Start of Block
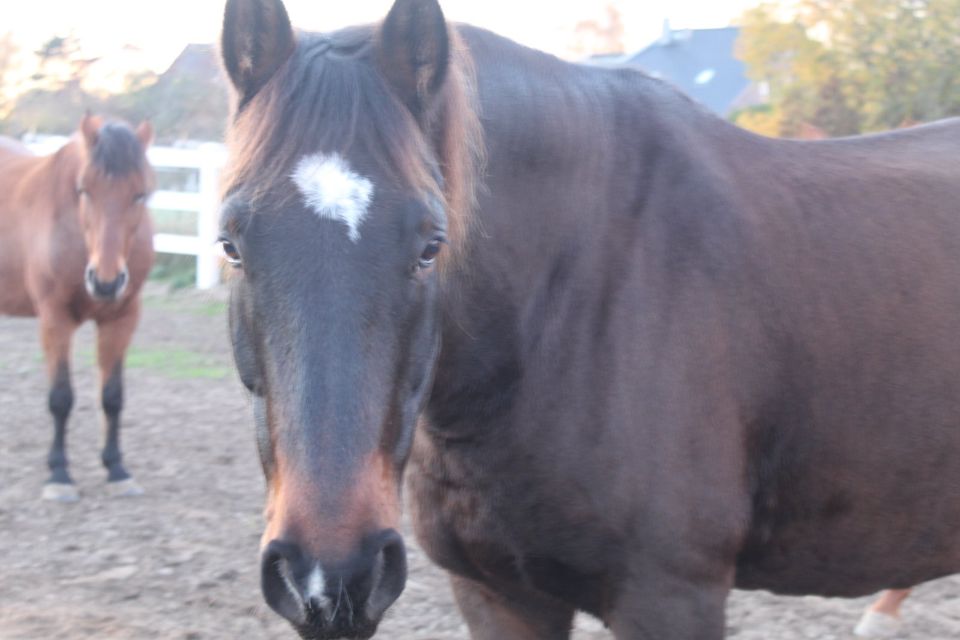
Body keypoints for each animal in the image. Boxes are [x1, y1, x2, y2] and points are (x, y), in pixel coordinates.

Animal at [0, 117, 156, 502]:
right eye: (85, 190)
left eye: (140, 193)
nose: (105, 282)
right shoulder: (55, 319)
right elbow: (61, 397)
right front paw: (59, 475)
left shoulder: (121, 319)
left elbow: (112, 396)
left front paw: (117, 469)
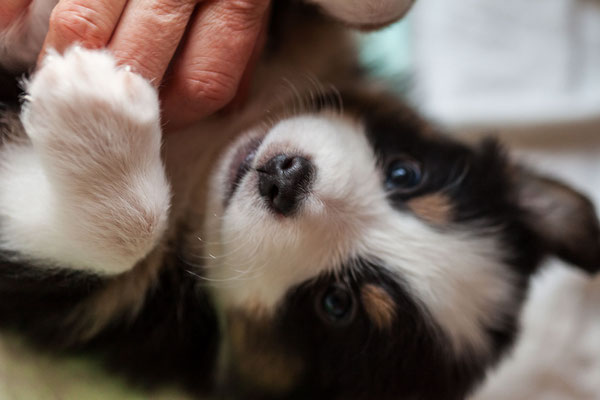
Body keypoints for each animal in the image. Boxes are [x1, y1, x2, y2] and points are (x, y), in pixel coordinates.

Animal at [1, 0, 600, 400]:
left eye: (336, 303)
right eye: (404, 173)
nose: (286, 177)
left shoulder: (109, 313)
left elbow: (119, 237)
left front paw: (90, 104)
End of Block
» **To do**
Gather all lines with the string "shoulder" from the data.

» **Answer for the task**
right shoulder: (55, 319)
left shoulder: (121, 319)
left shoulder: (109, 313)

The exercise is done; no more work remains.